Even with hikes, frac sand permit fees often don’t cover public costSome counties in western Wisconsin are increasing frac sand permit fees to keep taxpayers from subsidizing the industry; however, the additional revenue still is not covering the costs in some cases.
By: By Rich Kremer, Wisconsin Public Radio, Superior Telegram
Some counties in western Wisconsin are increasing frac sand permit fees to keep taxpayers from subsidizing the industry; however, the additional revenue still is not covering the costs in some cases.
Counties are required to review and approve mining companies’ plans to return open sand and gravel pits to prairie, forest, or agricultural land.

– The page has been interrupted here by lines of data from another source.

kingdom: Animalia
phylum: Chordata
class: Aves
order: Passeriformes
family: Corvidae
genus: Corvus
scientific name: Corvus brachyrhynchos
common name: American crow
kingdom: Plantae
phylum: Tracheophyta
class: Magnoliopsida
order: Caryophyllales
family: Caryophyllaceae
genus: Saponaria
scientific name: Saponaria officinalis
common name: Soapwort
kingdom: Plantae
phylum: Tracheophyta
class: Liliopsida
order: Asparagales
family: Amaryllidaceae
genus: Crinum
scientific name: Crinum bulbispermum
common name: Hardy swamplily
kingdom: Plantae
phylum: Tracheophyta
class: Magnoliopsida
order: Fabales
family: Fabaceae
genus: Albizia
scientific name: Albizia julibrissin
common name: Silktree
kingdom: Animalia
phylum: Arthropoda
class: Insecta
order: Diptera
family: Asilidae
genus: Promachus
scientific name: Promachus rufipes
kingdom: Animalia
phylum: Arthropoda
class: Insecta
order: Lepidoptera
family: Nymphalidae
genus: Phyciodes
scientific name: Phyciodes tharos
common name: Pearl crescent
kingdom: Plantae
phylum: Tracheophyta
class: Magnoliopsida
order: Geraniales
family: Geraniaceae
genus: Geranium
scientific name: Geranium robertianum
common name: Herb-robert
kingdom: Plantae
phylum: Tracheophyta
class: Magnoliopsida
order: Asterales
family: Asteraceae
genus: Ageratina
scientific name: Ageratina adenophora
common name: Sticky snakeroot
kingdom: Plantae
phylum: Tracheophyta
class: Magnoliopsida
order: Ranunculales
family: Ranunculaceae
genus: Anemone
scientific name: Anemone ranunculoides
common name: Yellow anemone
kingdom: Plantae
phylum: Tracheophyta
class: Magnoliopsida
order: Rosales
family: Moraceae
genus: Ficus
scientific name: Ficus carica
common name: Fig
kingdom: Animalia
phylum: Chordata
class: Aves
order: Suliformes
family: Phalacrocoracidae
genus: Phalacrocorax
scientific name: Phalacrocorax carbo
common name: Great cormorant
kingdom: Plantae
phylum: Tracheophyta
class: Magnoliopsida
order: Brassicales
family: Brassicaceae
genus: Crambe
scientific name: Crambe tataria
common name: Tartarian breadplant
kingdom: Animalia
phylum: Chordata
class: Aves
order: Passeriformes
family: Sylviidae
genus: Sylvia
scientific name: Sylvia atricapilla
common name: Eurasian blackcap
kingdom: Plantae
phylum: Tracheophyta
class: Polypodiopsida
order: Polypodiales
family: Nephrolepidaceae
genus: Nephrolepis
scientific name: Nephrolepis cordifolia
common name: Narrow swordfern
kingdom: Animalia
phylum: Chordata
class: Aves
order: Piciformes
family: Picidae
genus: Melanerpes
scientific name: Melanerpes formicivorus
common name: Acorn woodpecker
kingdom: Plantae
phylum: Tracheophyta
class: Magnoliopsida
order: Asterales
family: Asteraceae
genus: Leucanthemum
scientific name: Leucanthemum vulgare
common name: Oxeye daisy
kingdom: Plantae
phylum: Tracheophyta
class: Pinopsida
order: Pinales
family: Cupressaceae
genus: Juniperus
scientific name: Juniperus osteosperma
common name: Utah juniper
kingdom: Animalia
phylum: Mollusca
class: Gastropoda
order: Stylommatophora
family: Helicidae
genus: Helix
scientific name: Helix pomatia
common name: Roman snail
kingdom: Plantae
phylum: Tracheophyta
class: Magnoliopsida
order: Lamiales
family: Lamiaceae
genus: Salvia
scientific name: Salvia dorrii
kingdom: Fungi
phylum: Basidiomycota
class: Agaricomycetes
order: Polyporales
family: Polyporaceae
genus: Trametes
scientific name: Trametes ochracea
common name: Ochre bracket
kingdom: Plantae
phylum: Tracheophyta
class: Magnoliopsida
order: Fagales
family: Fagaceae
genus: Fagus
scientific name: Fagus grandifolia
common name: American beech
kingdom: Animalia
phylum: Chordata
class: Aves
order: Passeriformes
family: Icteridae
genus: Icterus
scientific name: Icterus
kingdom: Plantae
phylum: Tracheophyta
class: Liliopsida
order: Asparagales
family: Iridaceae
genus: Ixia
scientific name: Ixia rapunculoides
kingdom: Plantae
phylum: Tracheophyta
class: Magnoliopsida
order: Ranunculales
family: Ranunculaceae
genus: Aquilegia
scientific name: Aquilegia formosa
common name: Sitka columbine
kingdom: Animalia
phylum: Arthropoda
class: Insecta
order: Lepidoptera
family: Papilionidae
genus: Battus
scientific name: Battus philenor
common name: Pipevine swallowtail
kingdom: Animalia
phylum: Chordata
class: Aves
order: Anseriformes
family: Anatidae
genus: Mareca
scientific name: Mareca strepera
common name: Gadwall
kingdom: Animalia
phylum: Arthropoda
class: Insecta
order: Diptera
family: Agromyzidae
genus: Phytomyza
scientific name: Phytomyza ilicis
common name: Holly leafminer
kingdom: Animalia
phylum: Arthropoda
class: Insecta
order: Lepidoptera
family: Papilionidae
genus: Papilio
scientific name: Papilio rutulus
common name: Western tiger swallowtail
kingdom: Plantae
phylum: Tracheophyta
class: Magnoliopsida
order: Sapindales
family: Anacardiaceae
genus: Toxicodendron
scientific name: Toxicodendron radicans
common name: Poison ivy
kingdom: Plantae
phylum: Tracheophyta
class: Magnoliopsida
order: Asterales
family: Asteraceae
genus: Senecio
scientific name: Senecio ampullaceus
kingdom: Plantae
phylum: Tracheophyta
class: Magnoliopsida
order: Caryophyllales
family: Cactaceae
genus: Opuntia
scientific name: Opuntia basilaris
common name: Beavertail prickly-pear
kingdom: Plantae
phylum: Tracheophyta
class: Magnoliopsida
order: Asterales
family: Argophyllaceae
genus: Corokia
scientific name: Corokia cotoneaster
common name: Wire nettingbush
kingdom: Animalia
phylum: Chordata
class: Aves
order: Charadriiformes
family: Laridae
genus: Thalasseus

But with the expansion of industrial frac sand mining starting in 2008, permit applications have exploded, and county permit fees have been slow to catch up.
Chase Cummings is the Pepin County land conservationist. He says they only have one frac sand mine operating, but their permit fee has not come close to covering the cost.
“We spent probably, over 2011 and 2012, almost 800 hours just on one mine site in our office on a $900 plan review fee,” Cummings said.
This year, a number of counties in western Wisconsin have changed their permit review fees including Pepin County, which increased it to more than $7,000 for large mines. Barron County’s permit review fee was $750 but now can go as high as $10,000.
Even so, County Zoning Administrator David Gifford says they are not breaking even.
“I would say at this time we are not covering 100 percent of the time that is invested into non-metallic mining,” Gifford said.
Also striking is the difference in permit fees between counties. Last week, a frac sand mining company in Trempealeau County paid $25,000 to have its permit reviewed, but just next door in Jackson County, companies need only pay $350. A 2008 Department of Natural Resources report showed that 13 Wisconsin counties were operating their reclamation programs at a deficit.